Horton identifies three types of people who suddenly felt the urge to buy a home: families who felt locked up in their current families; millennials who have saved up money while living with their parents or in an apartment; expats from California and other countries looking for a coveted but (relatively) affordable place to live in the state, again without income tax. “And the money went with that,” she says. Buyers, especially those from other states, “saw the value of a home depending on where they came from, and they were more than willing to pay the difference. And so the trading frenzy began. “
Collectively, demand soon far outstripped supply, resulting in charts similar to the Zillow chart. Market Review for Austin and the surrounding suburb of Round Rock: steady growth over eight years, followed by explosive hockey stick-style growth this year and next. Zillow predicts that by May 2022, the average home price will double compared to March 2019; if anything, it seems conservative.

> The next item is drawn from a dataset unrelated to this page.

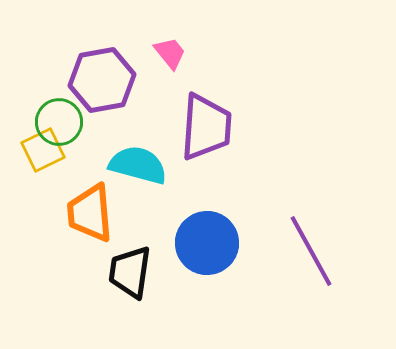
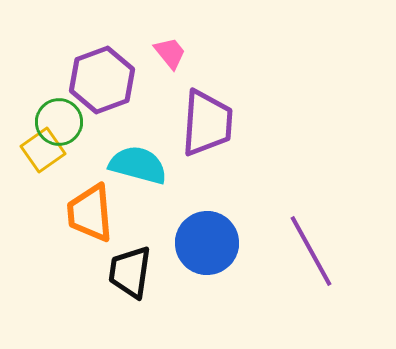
purple hexagon: rotated 10 degrees counterclockwise
purple trapezoid: moved 1 px right, 4 px up
yellow square: rotated 9 degrees counterclockwise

Anyone who’s been to Manhattan or the Bay Area knows this part of the story: The poor were effectively expelled from Austin – the Department of Housing and Urban Development estimates the median national income for a family at $ 79,000. Based on traditional principles, such as setting aside 28 percent of their income for mortgage payments or buying a home that costs between two and two and a half of your annual salary, this means that the average family can afford a house for about $ 150,000 to $ 275,000. – hardly. half the average selling price of a home in Austin right now. Calculate the numbers however you want, and the result is the same: the average American family cannot buy a home in Austin. This includes the area public school teacherswhich start at $ 51,000 and peak in the 60s. “The days of the $ 250,000 single-family home in Austin are over,” said Vaike O’Grady, regional director of housing research firm Zonda. Or how Monthly in Texas Editor Forrest Wilder tweeted: “The people featured in the chronicle understandably continue to say this trend is unsustainable. I understand, but check the average price of a house in San Francisco: it’s $ 1.8 million. Austin has ways to get there, but why couldn’t it happen?

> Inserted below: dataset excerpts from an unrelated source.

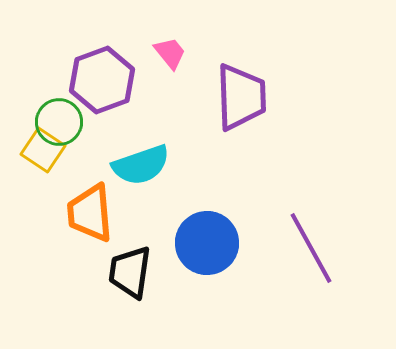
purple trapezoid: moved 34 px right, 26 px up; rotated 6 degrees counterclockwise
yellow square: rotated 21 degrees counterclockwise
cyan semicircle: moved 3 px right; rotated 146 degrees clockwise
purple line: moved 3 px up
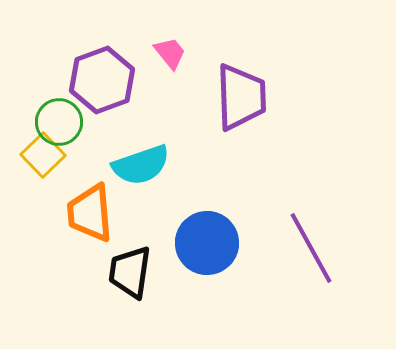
yellow square: moved 5 px down; rotated 12 degrees clockwise
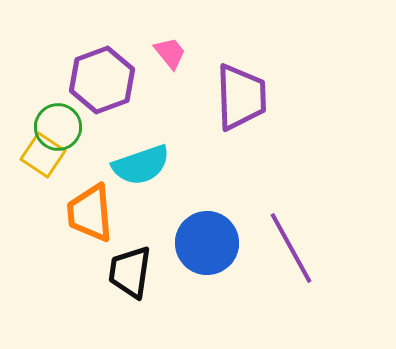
green circle: moved 1 px left, 5 px down
yellow square: rotated 12 degrees counterclockwise
purple line: moved 20 px left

At the moment, apart from unforeseen circumstances, it is difficult to imagine anything that could cool the market. These employees from Oracle, Apple and Tesla have yet to arrive. (The city already has low unemployment, so it is unlikely to be able to provide all the necessary workers.) In 2020, the city built about 20,000 new homes, which is enough to rank fifth in the country, but not enough to keep up. with growth rates. influx of new arrivals.

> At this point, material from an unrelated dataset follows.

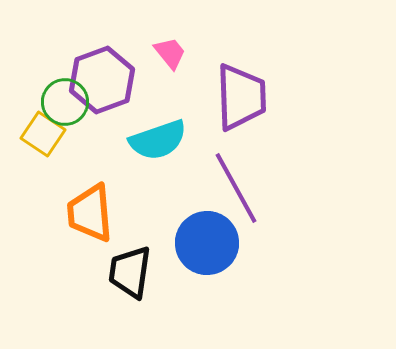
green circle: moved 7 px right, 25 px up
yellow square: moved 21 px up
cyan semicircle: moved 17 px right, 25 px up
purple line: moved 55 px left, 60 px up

However, according to Zonda, 6,664 new homes were built in the first quarter of this year, which is 27,000 homes a year. And O’Grady notes several other encouraging factors: lumber prices are stabilizing, more than 18,000 future lots are in development (7,000 more than last spring), and it is common knowledge that the city’s permitting process will be supported by some 40 new hires. … City Council. However, she also notes that overworked builders are still limiting their capacity – which she compares to pushing a “watermelon through a pipe” – and even a small increase in supply will not be enough to meet demand. After all, the city grew by 21,223 people in 2020, according to the Austin Department of Housing and Planning, and is projected to grow by almost the same amount in 2020. 2021 g.… (These numbers do not include the adjacent metro area.) This is less growth than the mid-10s peak, but represents growth over the previous two years.
All of this suggests that soon $ 2.6 million for a home in Texas without air conditioning may seem like a bargain.